*** Opening of Document segment ***
CPI was hotter than expected; expectations for the next interest rate hike have been stepped up. Based on the CME's Fed Watch Tool there is now slightly greater than 50% chance for the next interest rate hike to come before the end of this year. Looking further out odds increase to 62.5% by March and to near 75% by June, up significantly from the 50% June probability predicted only a week ago. The news did not have much affect on the market other than to reinforce the idea of economic expansion, and the need to pay close attention to the FOMC next week.
International market were mostly lower although losses were minimal. In Asia trading was influenced by weaker than expected data out of China. The industrial production, fixed asset investment and retail sales figures were all about 0.5% below expectations but still quite strong at 6.5%, 7.8% and 10.5% respectively. In Europe traders had their eye on the BOE which held rates steady with no significant changes to their statement. Indices their held close to break even with most posting small gains, the FTSE led decliners with an anomalous -1.14%.
Futures trading was steady and stable near break even for the better part of the morning. There was a dip between 8AM and 9AM on rumor North Korea was readying for another missile launch but I couldn't find much info about that. The dip bottomed shortly after the CPI data was released and prices moved back toward break even going into the open. The open was a bit hectic. Sellers stepped in on the bell and drove prices down to the low of the day within the first 10 minutes. Bottom on the SPX was hit just before 9:40AM, roughly -0.25%, at which time selling pressure let up and the index was able to return to break even. The rest of the day saw it trend within a narrow range at break even levels and closing near the highs of the day.
*** Close of Document segment ***
| Questions |
[1] From the market report, repeat word for word the passage that begins at the words "International market were" and stops after the words "an anomalous -1.14%.".
[2] Translate this sentence from the market report into Spanish: "In Asia trading was influenced by weaker than expected data out of China."
The entries that come after the market report are separate material.
*** Opening of Information supplied ***
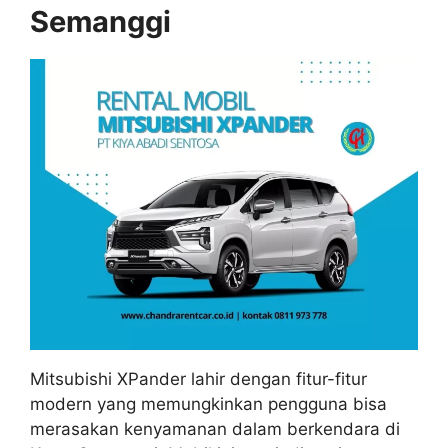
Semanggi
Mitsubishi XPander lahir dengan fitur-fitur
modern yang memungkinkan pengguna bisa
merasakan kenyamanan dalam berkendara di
*** Close of Information supplied ***
*** Opening of Information supplied ***
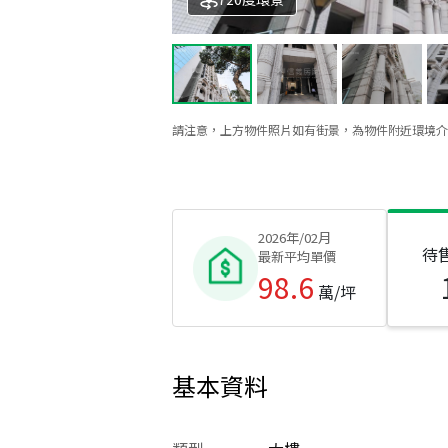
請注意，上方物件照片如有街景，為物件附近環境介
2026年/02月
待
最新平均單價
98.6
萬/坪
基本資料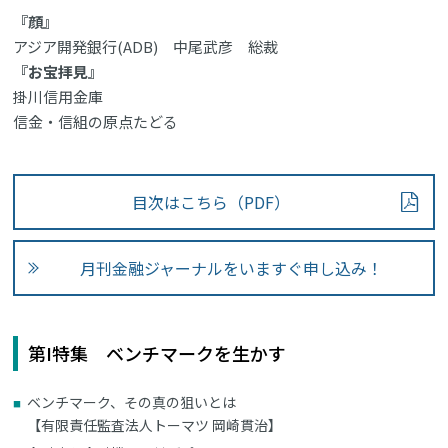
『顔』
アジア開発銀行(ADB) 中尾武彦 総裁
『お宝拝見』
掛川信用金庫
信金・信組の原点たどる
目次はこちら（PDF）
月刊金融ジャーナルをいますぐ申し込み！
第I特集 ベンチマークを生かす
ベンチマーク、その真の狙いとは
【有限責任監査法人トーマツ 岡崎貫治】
*** Close of Information supplied ***
| Results by task |
[1]
International market were mostly lower although losses were minimal. In Asia trading was influenced by weaker than expected data out of China. The industrial production, fixed asset investment and retail sales figures were all about 0.5% below expectations but still quite strong at 6.5%, 7.8% and 10.5% respectively. In Europe traders had their eye on the BOE which held rates steady with no significant changes to their statement. Indices their held close to break even with most posting small gains, the FTSE led decliners with an anomalous -1.14%.

[2] En Asia, la negociación se vio influida por datos de China más débiles de lo esperado.